Task directions: Which of the lines in the data below contain the string "weight"? Copy each of them.

Given information:
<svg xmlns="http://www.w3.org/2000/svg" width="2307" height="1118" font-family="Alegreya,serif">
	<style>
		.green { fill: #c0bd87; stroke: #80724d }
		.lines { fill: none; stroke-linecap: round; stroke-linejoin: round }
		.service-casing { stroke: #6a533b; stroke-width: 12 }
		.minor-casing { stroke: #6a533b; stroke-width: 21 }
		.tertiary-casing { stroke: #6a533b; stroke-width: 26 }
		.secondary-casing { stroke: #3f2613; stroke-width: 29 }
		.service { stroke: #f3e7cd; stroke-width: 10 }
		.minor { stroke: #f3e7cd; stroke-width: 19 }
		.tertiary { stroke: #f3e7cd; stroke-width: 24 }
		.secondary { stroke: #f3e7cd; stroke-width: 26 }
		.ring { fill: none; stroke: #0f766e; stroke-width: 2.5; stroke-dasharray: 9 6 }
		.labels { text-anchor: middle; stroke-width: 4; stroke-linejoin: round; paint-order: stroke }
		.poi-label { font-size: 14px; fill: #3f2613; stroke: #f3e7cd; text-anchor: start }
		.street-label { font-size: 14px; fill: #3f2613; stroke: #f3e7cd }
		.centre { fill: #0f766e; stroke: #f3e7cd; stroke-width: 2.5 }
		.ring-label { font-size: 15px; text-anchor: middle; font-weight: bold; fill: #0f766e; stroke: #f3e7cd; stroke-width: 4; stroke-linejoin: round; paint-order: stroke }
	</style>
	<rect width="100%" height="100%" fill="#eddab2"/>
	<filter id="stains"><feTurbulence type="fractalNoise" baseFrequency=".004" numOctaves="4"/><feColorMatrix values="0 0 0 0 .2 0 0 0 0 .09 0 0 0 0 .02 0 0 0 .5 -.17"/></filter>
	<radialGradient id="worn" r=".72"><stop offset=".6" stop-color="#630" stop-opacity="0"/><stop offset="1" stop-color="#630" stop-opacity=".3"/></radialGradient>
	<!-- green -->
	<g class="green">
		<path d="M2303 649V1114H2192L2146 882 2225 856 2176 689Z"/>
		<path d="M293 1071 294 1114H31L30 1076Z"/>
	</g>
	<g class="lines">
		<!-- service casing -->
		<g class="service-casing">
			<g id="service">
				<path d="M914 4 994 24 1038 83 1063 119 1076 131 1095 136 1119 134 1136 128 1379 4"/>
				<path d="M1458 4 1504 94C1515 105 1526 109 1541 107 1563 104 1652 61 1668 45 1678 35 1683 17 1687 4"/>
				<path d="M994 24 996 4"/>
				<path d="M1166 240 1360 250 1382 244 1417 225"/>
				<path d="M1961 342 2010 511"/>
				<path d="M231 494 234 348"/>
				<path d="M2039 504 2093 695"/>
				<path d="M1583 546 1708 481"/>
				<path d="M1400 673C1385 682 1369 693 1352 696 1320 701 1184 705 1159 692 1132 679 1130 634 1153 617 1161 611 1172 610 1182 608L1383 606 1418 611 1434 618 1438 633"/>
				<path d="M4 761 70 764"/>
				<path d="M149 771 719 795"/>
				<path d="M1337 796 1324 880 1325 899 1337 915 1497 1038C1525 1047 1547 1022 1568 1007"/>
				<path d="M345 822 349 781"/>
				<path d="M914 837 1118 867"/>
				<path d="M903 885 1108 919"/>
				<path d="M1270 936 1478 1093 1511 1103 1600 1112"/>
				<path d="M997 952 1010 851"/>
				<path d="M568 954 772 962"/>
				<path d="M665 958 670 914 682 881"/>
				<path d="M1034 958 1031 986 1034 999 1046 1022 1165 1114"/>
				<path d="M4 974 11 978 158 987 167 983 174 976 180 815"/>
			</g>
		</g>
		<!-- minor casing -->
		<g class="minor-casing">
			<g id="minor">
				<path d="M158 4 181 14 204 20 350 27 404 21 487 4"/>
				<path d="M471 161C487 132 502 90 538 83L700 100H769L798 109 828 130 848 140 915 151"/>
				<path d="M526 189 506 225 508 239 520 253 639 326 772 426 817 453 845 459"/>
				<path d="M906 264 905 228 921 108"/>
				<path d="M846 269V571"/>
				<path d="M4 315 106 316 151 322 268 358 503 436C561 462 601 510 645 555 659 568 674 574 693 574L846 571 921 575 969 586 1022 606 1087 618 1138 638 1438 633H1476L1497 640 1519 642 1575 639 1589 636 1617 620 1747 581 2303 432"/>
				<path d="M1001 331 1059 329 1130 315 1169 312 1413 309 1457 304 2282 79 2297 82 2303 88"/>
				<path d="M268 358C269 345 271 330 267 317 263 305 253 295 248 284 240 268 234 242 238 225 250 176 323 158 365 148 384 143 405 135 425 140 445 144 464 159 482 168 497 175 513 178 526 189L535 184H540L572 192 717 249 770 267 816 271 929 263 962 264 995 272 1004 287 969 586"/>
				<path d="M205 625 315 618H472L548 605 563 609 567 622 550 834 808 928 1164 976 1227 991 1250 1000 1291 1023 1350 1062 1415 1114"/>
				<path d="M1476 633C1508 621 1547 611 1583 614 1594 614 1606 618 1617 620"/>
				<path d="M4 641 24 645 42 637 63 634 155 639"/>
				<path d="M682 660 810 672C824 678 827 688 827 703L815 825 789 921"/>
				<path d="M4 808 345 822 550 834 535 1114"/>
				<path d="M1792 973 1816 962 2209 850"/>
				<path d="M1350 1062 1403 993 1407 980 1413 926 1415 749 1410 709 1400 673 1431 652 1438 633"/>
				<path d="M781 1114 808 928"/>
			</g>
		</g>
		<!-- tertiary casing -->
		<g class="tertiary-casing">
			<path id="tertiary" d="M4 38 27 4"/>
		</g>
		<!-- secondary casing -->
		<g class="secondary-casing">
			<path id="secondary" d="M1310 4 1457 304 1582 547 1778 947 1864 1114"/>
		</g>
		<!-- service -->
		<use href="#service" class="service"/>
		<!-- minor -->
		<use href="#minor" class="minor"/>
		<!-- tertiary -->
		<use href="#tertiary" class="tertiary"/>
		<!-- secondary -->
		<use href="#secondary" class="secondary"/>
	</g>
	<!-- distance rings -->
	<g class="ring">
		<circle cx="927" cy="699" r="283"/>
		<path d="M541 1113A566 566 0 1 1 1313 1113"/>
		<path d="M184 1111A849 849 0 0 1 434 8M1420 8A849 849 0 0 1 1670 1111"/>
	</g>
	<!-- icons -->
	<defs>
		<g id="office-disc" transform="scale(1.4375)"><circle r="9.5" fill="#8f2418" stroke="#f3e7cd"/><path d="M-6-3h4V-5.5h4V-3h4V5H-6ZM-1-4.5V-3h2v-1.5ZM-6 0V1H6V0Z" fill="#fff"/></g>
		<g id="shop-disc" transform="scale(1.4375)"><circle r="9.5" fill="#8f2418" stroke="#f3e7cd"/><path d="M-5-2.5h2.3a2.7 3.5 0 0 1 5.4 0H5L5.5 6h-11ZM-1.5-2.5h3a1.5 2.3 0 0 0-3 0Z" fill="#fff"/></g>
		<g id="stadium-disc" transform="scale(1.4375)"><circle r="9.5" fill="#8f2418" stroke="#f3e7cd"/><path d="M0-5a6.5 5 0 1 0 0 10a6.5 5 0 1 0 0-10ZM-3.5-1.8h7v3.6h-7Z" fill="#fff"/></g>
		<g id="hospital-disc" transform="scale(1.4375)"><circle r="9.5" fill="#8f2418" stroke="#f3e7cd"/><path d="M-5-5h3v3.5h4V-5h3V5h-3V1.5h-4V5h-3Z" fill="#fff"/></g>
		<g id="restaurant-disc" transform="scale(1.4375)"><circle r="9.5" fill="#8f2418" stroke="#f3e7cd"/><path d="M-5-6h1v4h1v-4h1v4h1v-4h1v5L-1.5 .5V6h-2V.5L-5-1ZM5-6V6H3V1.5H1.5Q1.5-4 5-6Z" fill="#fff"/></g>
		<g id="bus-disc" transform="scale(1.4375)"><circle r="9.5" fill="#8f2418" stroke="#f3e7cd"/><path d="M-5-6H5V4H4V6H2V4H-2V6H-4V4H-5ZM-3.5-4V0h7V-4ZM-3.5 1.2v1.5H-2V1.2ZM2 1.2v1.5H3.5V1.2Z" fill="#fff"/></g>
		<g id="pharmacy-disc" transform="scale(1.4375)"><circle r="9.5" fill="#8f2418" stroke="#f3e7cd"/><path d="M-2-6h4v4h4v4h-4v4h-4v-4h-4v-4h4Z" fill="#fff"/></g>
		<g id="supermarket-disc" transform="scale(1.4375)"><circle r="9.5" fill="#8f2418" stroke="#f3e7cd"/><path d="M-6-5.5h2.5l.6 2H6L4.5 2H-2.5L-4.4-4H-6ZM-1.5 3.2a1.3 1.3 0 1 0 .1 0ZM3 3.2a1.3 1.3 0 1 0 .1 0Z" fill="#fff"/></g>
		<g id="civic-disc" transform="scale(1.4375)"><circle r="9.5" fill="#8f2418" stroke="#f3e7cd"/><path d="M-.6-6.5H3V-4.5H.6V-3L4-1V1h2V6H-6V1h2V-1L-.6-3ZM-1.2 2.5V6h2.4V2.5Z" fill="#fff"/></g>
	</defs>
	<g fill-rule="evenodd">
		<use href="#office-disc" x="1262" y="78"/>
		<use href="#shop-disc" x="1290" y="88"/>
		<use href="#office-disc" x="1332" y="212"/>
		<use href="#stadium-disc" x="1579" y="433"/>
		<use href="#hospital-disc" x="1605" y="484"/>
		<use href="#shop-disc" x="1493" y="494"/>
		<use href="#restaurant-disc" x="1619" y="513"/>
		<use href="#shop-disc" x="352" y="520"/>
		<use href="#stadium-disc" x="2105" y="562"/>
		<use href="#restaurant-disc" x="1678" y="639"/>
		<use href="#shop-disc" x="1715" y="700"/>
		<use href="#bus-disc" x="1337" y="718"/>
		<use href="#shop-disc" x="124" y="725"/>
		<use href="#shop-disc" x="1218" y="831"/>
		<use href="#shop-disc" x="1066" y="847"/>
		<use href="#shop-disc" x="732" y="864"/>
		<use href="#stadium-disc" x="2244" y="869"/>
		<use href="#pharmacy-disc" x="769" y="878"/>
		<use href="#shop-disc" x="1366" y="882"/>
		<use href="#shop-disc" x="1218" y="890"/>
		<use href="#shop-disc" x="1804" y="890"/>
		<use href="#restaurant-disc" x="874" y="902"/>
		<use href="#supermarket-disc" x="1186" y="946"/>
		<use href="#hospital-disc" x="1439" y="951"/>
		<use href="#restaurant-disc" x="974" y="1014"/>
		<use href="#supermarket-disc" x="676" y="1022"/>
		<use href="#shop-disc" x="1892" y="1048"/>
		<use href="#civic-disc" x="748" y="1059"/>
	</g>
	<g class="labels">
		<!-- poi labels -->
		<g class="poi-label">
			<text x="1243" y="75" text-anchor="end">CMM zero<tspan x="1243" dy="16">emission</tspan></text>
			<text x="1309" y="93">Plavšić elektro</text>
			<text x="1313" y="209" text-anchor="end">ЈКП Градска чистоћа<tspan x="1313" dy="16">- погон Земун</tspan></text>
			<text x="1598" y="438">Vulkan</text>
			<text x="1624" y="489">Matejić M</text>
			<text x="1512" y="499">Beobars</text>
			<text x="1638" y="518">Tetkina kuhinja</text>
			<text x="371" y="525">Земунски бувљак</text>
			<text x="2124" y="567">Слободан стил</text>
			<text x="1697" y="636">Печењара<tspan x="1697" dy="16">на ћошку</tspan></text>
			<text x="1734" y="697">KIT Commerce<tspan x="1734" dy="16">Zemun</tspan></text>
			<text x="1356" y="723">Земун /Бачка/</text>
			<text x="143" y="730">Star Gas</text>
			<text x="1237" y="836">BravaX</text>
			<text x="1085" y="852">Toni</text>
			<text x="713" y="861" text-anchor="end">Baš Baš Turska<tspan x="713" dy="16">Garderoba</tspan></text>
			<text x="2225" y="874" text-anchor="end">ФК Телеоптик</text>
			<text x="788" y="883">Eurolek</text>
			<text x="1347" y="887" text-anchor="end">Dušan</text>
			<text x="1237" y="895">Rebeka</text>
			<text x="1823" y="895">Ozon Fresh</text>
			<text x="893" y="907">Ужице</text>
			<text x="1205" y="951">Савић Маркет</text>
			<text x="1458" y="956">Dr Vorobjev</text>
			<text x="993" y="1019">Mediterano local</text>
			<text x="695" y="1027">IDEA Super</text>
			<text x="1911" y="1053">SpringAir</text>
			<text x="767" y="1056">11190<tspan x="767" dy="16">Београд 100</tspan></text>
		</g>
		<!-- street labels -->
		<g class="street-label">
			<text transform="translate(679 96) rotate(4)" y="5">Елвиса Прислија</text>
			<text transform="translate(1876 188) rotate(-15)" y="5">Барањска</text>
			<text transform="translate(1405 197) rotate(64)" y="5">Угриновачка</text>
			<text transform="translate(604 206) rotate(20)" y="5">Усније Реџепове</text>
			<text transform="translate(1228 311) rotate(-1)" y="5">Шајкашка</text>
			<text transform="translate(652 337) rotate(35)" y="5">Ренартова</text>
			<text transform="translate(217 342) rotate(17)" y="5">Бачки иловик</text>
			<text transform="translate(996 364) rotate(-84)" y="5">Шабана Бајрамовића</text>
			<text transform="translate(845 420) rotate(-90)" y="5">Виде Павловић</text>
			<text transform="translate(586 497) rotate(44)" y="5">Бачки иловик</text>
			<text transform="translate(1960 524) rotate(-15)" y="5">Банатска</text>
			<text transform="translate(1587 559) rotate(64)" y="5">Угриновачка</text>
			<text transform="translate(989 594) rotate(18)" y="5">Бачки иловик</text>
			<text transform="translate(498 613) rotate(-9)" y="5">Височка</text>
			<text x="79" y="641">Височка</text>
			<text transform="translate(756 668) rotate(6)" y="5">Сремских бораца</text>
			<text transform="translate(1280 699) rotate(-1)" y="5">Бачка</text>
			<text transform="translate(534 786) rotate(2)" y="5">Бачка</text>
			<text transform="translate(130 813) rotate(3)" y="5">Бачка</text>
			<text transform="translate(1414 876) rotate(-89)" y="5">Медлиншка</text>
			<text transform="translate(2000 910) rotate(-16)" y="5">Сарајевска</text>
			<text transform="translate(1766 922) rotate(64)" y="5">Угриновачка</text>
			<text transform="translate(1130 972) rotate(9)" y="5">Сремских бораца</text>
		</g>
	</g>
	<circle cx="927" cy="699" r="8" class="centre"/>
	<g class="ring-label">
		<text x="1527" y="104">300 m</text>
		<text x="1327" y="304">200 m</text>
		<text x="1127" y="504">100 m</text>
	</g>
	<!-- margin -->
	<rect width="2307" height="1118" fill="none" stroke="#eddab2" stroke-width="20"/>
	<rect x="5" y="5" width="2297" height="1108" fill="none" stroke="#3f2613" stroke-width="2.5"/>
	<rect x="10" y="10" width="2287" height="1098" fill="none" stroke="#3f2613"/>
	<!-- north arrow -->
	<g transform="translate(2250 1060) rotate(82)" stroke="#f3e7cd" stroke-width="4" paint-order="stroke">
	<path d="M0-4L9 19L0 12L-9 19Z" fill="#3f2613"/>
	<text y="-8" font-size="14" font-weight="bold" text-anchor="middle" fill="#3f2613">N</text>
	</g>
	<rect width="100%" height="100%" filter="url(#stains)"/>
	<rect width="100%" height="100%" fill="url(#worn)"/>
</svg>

Solution to the problem:
		.ring-label { font-size: 15px; text-anchor: middle; font-weight: bold; fill: #0f766e; stroke: #f3e7cd; stroke-width: 4; stroke-linejoin: round; paint-order: stroke }
	<text y="-8" font-size="14" font-weight="bold" text-anchor="middle" fill="#3f2613">N</text>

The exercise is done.